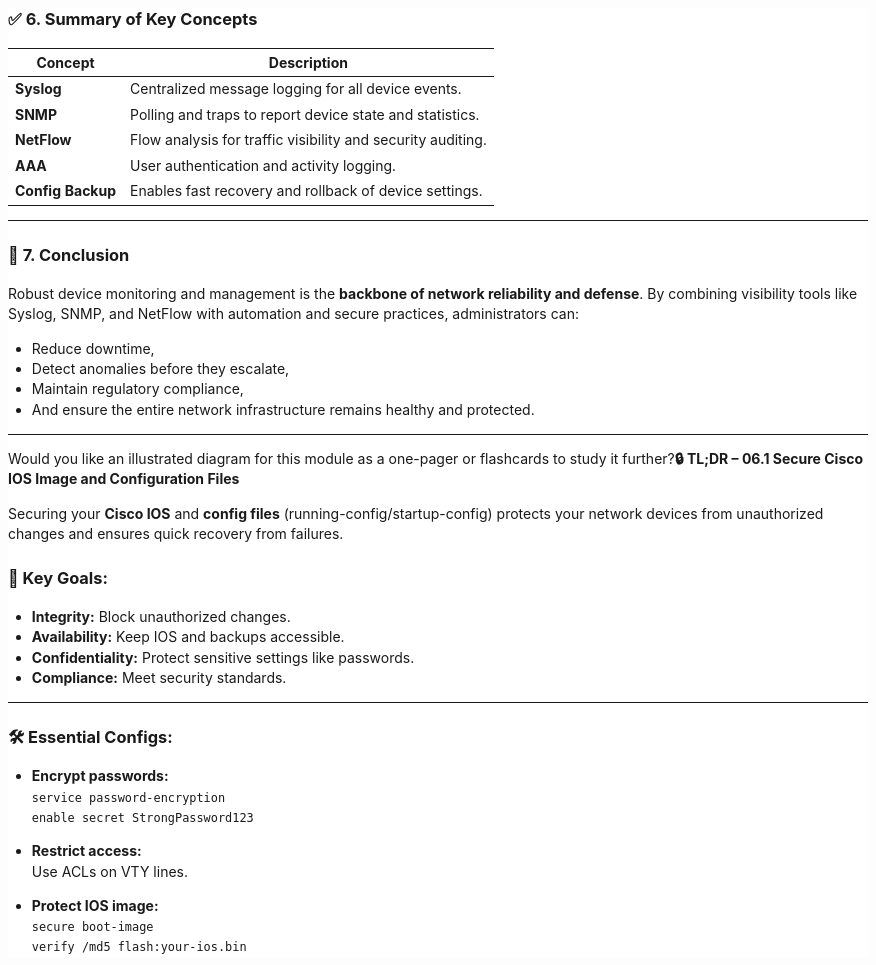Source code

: 
### ✅ **6. Summary of Key Concepts**

| Concept          | Description                                                |
|------------------|------------------------------------------------------------|
| **Syslog**       | Centralized message logging for all device events.         |
| **SNMP**         | Polling and traps to report device state and statistics.   |
| **NetFlow**      | Flow analysis for traffic visibility and security auditing.|
| **AAA**          | User authentication and activity logging.                  |
| **Config Backup**| Enables fast recovery and rollback of device settings.     |

---

### 🌟 **7. Conclusion**

Robust device monitoring and management is the **backbone of network reliability and defense**. By combining visibility tools like Syslog, SNMP, and NetFlow with automation and secure practices, administrators can:
- Reduce downtime,
- Detect anomalies before they escalate,
- Maintain regulatory compliance,
- And ensure the entire network infrastructure remains healthy and protected.

---

Would you like an illustrated diagram for this module as a one-pager or flashcards to study it further?**🔒 TL;DR – 06.1 Secure Cisco IOS Image and Configuration Files**

Securing your **Cisco IOS** and **config files** (running-config/startup-config) protects your network devices from unauthorized changes and ensures quick recovery from failures.

### 🔐 Key Goals:
- **Integrity:** Block unauthorized changes.
- **Availability:** Keep IOS and backups accessible.
- **Confidentiality:** Protect sensitive settings like passwords.
- **Compliance:** Meet security standards.

---

### 🛠️ Essential Configs:
- **Encrypt passwords:**  
  `service password-encryption`  
  `enable secret StrongPassword123`

- **Restrict access:**  
  Use ACLs on VTY lines.

- **Protect IOS image:**  
  `secure boot-image`  
  `verify /md5 flash:your-ios.bin`
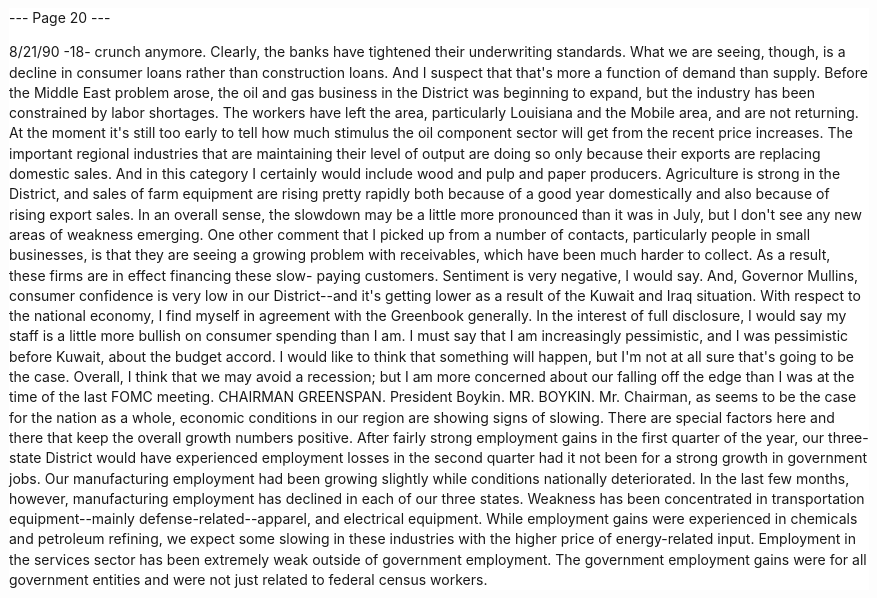--- Page 20 ---

8/21/90 -18-
crunch anymore. Clearly, the banks have tightened their underwriting
standards. What we are seeing, though, is a decline in consumer loans
rather than construction loans. And I suspect that that's more a
function of demand than supply. Before the Middle East problem arose,
the oil and gas business in the District was beginning to expand, but
the industry has been constrained by labor shortages. The workers
have left the area, particularly Louisiana and the Mobile area, and
are not returning. At the moment it's still too early to tell how
much stimulus the oil component sector will get from the recent price
increases. The important regional industries that are maintaining
their level of output are doing so only because their exports are
replacing domestic sales. And in this category I certainly would
include wood and pulp and paper producers. Agriculture is strong in
the District, and sales of farm equipment are rising pretty rapidly
both because of a good year domestically and also because of rising
export sales. In an overall sense, the slowdown may be a little more
pronounced than it was in July, but I don't see any new areas of
weakness emerging.
One other comment that I picked up from a number of contacts,
particularly people in small businesses, is that they are seeing a
growing problem with receivables, which have been much harder to
collect. As a result, these firms are in effect financing these slow-
paying customers. Sentiment is very negative, I would say. And,
Governor Mullins, consumer confidence is very low in our District--and
it's getting lower as a result of the Kuwait and Iraq situation.
With respect to the national economy, I find myself in
agreement with the Greenbook generally. In the interest of full
disclosure, I would say my staff is a little more bullish on consumer
spending than I am. I must say that I am increasingly pessimistic,
and I was pessimistic before Kuwait, about the budget accord. I would
like to think that something will happen, but I'm not at all sure
that's going to be the case. Overall, I think that we may avoid a
recession; but I am more concerned about our falling off the edge than
I was at the time of the last FOMC meeting.
CHAIRMAN GREENSPAN. President Boykin.
MR. BOYKIN. Mr. Chairman, as seems to be the case for the
nation as a whole, economic conditions in our region are showing signs
of slowing. There are special factors here and there that keep the
overall growth numbers positive. After fairly strong employment gains
in the first quarter of the year, our three-state District would have
experienced employment losses in the second quarter had it not been
for a strong growth in government jobs. Our manufacturing employment
had been growing slightly while conditions nationally deteriorated.
In the last few months, however, manufacturing employment has declined
in each of our three states. Weakness has been concentrated in
transportation equipment--mainly defense-related--apparel, and
electrical equipment. While employment gains were experienced in
chemicals and petroleum refining, we expect some slowing in these
industries with the higher price of energy-related input. Employment
in the services sector has been extremely weak outside of government
employment. The government employment gains were for all government
entities and were not just related to federal census workers.
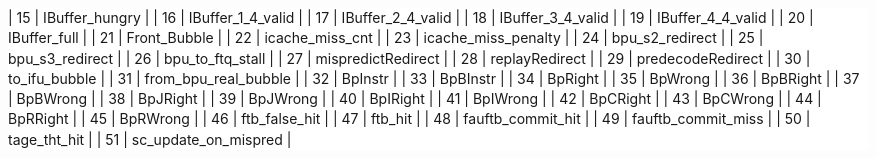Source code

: | 15    | IBuffer_hungry              |
| 16    | IBuffer_1_4_valid           |
| 17    | IBuffer_2_4_valid           |
| 18    | IBuffer_3_4_valid           |
| 19    | IBuffer_4_4_valid           |
| 20    | IBuffer_full                |
| 21    | Front_Bubble                |
| 22    | icache_miss_cnt             |
| 23    | icache_miss_penalty         |
| 24    | bpu_s2_redirect             |
| 25    | bpu_s3_redirect             |
| 26    | bpu_to_ftq_stall            |
| 27    | mispredictRedirect          |
| 28    | replayRedirect              |
| 29    | predecodeRedirect           |
| 30    | to_ifu_bubble               |
| 31    | from_bpu_real_bubble        |
| 32    | BpInstr                     |
| 33    | BpBInstr                    |
| 34    | BpRight                     |
| 35    | BpWrong                     |
| 36    | BpBRight                    |
| 37    | BpBWrong                    |
| 38    | BpJRight                    |
| 39    | BpJWrong                    |
| 40    | BpIRight                    |
| 41    | BpIWrong                    |
| 42    | BpCRight                    |
| 43    | BpCWrong                    |
| 44    | BpRRight                    |
| 45    | BpRWrong                    |
| 46    | ftb_false_hit               |
| 47    | ftb_hit                     |
| 48    | fauftb_commit_hit           |
| 49    | fauftb_commit_miss          |
| 50    | tage_tht_hit                |
| 51    | sc_update_on_mispred        |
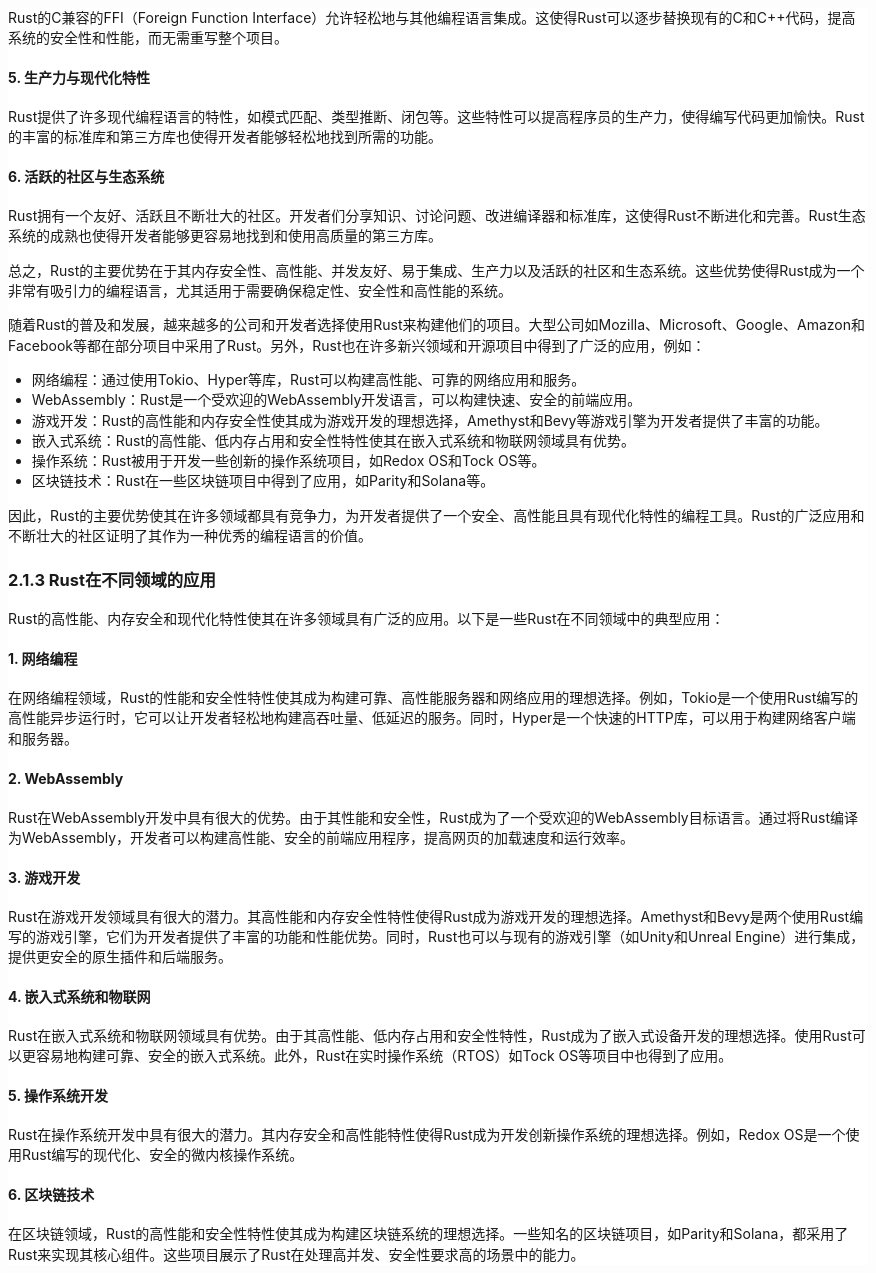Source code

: Rust的C兼容的FFI（Foreign Function Interface）允许轻松地与其他编程语言集成。这使得Rust可以逐步替换现有的C和C++代码，提高系统的安全性和性能，而无需重写整个项目。

#### 5. 生产力与现代化特性

Rust提供了许多现代编程语言的特性，如模式匹配、类型推断、闭包等。这些特性可以提高程序员的生产力，使得编写代码更加愉快。Rust的丰富的标准库和第三方库也使得开发者能够轻松地找到所需的功能。

#### 6. 活跃的社区与生态系统

Rust拥有一个友好、活跃且不断壮大的社区。开发者们分享知识、讨论问题、改进编译器和标准库，这使得Rust不断进化和完善。Rust生态系统的成熟也使得开发者能够更容易地找到和使用高质量的第三方库。

总之，Rust的主要优势在于其内存安全性、高性能、并发友好、易于集成、生产力以及活跃的社区和生态系统。这些优势使得Rust成为一个非常有吸引力的编程语言，尤其适用于需要确保稳定性、安全性和高性能的系统。

随着Rust的普及和发展，越来越多的公司和开发者选择使用Rust来构建他们的项目。大型公司如Mozilla、Microsoft、Google、Amazon和Facebook等都在部分项目中采用了Rust。另外，Rust也在许多新兴领域和开源项目中得到了广泛的应用，例如：
- 网络编程：通过使用Tokio、Hyper等库，Rust可以构建高性能、可靠的网络应用和服务。
- WebAssembly：Rust是一个受欢迎的WebAssembly开发语言，可以构建快速、安全的前端应用。
- 游戏开发：Rust的高性能和内存安全性使其成为游戏开发的理想选择，Amethyst和Bevy等游戏引擎为开发者提供了丰富的功能。
- 嵌入式系统：Rust的高性能、低内存占用和安全性特性使其在嵌入式系统和物联网领域具有优势。
- 操作系统：Rust被用于开发一些创新的操作系统项目，如Redox OS和Tock OS等。
- 区块链技术：Rust在一些区块链项目中得到了应用，如Parity和Solana等。

因此，Rust的主要优势使其在许多领域都具有竞争力，为开发者提供了一个安全、高性能且具有现代化特性的编程工具。Rust的广泛应用和不断壮大的社区证明了其作为一种优秀的编程语言的价值。

### 2.1.3 Rust在不同领域的应用

Rust的高性能、内存安全和现代化特性使其在许多领域具有广泛的应用。以下是一些Rust在不同领域中的典型应用：

#### 1. 网络编程

在网络编程领域，Rust的性能和安全性特性使其成为构建可靠、高性能服务器和网络应用的理想选择。例如，Tokio是一个使用Rust编写的高性能异步运行时，它可以让开发者轻松地构建高吞吐量、低延迟的服务。同时，Hyper是一个快速的HTTP库，可以用于构建网络客户端和服务器。

#### 2. WebAssembly

Rust在WebAssembly开发中具有很大的优势。由于其性能和安全性，Rust成为了一个受欢迎的WebAssembly目标语言。通过将Rust编译为WebAssembly，开发者可以构建高性能、安全的前端应用程序，提高网页的加载速度和运行效率。

#### 3. 游戏开发

Rust在游戏开发领域具有很大的潜力。其高性能和内存安全性特性使得Rust成为游戏开发的理想选择。Amethyst和Bevy是两个使用Rust编写的游戏引擎，它们为开发者提供了丰富的功能和性能优势。同时，Rust也可以与现有的游戏引擎（如Unity和Unreal Engine）进行集成，提供更安全的原生插件和后端服务。

#### 4. 嵌入式系统和物联网

Rust在嵌入式系统和物联网领域具有优势。由于其高性能、低内存占用和安全性特性，Rust成为了嵌入式设备开发的理想选择。使用Rust可以更容易地构建可靠、安全的嵌入式系统。此外，Rust在实时操作系统（RTOS）如Tock OS等项目中也得到了应用。

#### 5. 操作系统开发

Rust在操作系统开发中具有很大的潜力。其内存安全和高性能特性使得Rust成为开发创新操作系统的理想选择。例如，Redox OS是一个使用Rust编写的现代化、安全的微内核操作系统。

#### 6. 区块链技术

在区块链领域，Rust的高性能和安全性特性使其成为构建区块链系统的理想选择。一些知名的区块链项目，如Parity和Solana，都采用了Rust来实现其核心组件。这些项目展示了Rust在处理高并发、安全性要求高的场景中的能力。
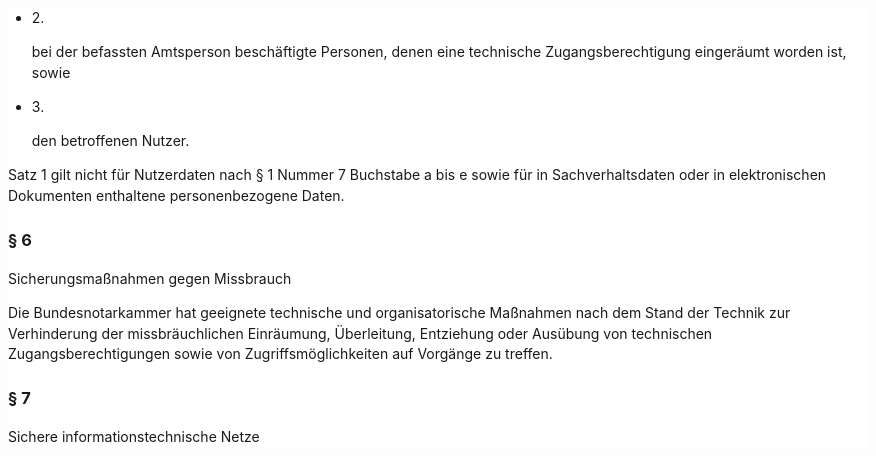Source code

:   - 2\.
    
    <div>
    
    bei der befassten Amtsperson beschäftigte Personen, denen eine
    technische Zugangsberechtigung eingeräumt worden ist, sowie
    
    </div>

  - 3\.
    
    <div>
    
    den betroffenen Nutzer.
    
    </div>

Satz 1 gilt nicht für Nutzerdaten nach § 1 Nummer 7 Buchstabe a bis e
sowie für in Sachverhaltsdaten oder in elektronischen Dokumenten
enthaltene personenbezogene Daten.

</div>

</div>

</div>

</div>

<span id="BJNR119100022BJNE000700000.html"></span>

### § 6  
Sicherungsmaßnahmen gegen Missbrauch

<div>

<div class="jnhtml">

<div>

<div class="jurAbsatz">

Die Bundesnotarkammer hat geeignete technische und organisatorische
Maßnahmen nach dem Stand der Technik zur Verhinderung der
missbräuchlichen Einräumung, Überleitung, Entziehung oder Ausübung von
technischen Zugangsberechtigungen sowie von Zugriffsmöglichkeiten auf
Vorgänge zu treffen.

</div>

</div>

</div>

</div>

<span id="BJNR119100022BJNE000800000.html"></span>

### § 7  
Sichere informationstechnische Netze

++++++

§ Your assignment
How many lines of the records above contain the word "nach"? Give only the number.

§ Output for this exercise
2